Il castano si mosse a suo agio in quella che era la sua casa fin dal momento in cui era nato, ed andò a sedersi con nonchalance sul bracciolo della poltrona sulla quale l'altro ragazzo, evidentemente a disagio, stava rigidamente seduto a sorseggiare il tè. La signora Kim ne porse amorevolmente una tazza anche al figlio, che l'afferrò con un sorriso forzato, giusto per non essere scortese.
<<Mi chiamo Namjoon. Kim Namjoon. Ma, se le cose stanno come le ho capite io, penso che i tuoi ti abbiano già parlato di me...>>
Iniziò il discorso il minore, appollaiato alla destra dell'ospite, mentre i loro genitori erano impegnati in chiacchiere di lavoro.
<<Kim Seokjin, molto piacere.>>
<<Kim eh... Comunque vada almeno una cosa in comune sappiamo di averla.>>
Il maggiore rise leggermente, sciogliendosi un po' da quella tensione che lo stava logorando fin da quando aveva messo piede nell'abitazione.

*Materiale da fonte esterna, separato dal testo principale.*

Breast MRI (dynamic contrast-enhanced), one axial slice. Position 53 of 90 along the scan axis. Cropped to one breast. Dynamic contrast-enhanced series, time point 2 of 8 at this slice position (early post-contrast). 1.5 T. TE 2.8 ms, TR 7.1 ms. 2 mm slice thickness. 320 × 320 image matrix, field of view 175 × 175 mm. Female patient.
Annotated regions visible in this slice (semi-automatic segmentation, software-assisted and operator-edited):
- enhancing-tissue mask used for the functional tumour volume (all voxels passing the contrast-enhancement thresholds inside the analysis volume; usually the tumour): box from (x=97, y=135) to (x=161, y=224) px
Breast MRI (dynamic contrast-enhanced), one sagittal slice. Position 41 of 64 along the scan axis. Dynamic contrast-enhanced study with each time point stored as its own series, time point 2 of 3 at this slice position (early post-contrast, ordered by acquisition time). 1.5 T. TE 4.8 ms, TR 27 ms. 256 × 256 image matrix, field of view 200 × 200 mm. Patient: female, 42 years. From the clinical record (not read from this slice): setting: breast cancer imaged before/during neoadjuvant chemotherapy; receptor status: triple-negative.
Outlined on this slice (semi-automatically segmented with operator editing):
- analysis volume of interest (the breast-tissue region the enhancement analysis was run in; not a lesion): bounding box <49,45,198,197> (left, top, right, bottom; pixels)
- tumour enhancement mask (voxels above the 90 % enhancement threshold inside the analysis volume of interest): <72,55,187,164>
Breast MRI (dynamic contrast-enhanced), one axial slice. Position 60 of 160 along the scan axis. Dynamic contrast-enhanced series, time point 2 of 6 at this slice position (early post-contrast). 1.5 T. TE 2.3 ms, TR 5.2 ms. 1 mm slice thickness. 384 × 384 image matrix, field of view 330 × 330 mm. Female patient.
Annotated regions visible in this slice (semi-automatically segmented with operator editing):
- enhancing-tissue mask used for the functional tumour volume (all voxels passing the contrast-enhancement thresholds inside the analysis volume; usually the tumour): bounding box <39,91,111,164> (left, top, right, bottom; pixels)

<<Si a-... A proposito... Mi dispiace. Mi dispiace che mio padre pensi al mio orientamento sessuale come un problema, e che la soluzione sia accasarmi con un ragazzo a caso, come se potesse mentire a sé stesso, ed a tutti gli altri a cui fa i salti mortali pur di non farlo sapere, per autoconvincersi che io sia etero, se smetterò di provarci con altri...>>
<<A me dispiace invece che mio padre sia tanto disperato da accettare. Per lui il lavoro e l'azienda vengono sempre prima di tutto, anche della famiglia. Ed a quanto pare per lui è meglio avere un figlio dichiaratamente omosessuale che dover affrontare il proprio fallimento.>>
<<Quindi anche tu sei...>>
<<Gay? Guarda che si può dire, non è mica una brutta parola! -Ridacchiò il castano, contagiando anche l'altro.- Comunque no. -L'espressione confusa sul volto del ragazzo accanto a lui lo spronò a precisare.- Ma non sono neanche etero... Non sono nulla. Ho deciso di non essere nulla, di non voler essere catalogato, di amare una persona in base a quello che ha nel cuore e nel cervello invece che a quello che ha nei pantaloni, di essere solo e semplicemente Namjoon... Ma a quanto pare la cosa mi si è ritorta contro.>>
Il ragazzo abbassò lo sguardo con un sorriso forzato, portando Seokjin a posare una mano sulla sua gamba, che si trovava sul bracciolo della poltrona.
<<Non dirlo neanche per scherzo. Sono parole meravigliose, dovrebbero esserci più persone come te al mondo.>>
Namjoon alzò di scatto lo sguardo verso gli occhi dell'altro e rispecchiò il suo sorriso, questa volta più caldo, vero.
<<Seokjin?>>
<<Jin. Ti prego chiamami Jin, nessuno usa il mio nome per intero.>>
<<Bene, allora... Jin... Non ti piace eh?>>
Indicò con un movimento del capo la tazza di tè, ancora quasi colma, tra le mani del maggiore, che si affrettò a rispondere.
<<Ma no, assolutamente! È davvero delizioso, solo che uhm... Scotta! Si, scotta e lo bevo con calma...>>
<<Tranquillo, sono i tè più strampalati che compra mia madre. Piacciono solo a lei, ma si ostina a comprarne a vagoni, io ormai ci ho fatto l'abitudine...>>
<<Ecco, sì... Di sicuro sono molto... Molto particolari.>>
<<Facciamo così: io bevo anche il tuo tè, se tu la smetti di sentirti in colpa per tutta questa situazione. Io ho detto di sì, io ho acconsentito a tutto ciò, ok?>>
<<Mh... Va bene, ci proverò.>>
Il castano miele annuì fermamente, per poi scambiare la sua tazza con quella ormai vuota del minore.
<<Già mi piaci, Kim Namjoon.>>
Sussurrò Jin arrossendo leggermente, mentre si rigirava tra le mani la tazza che apparteneva al ragazzo.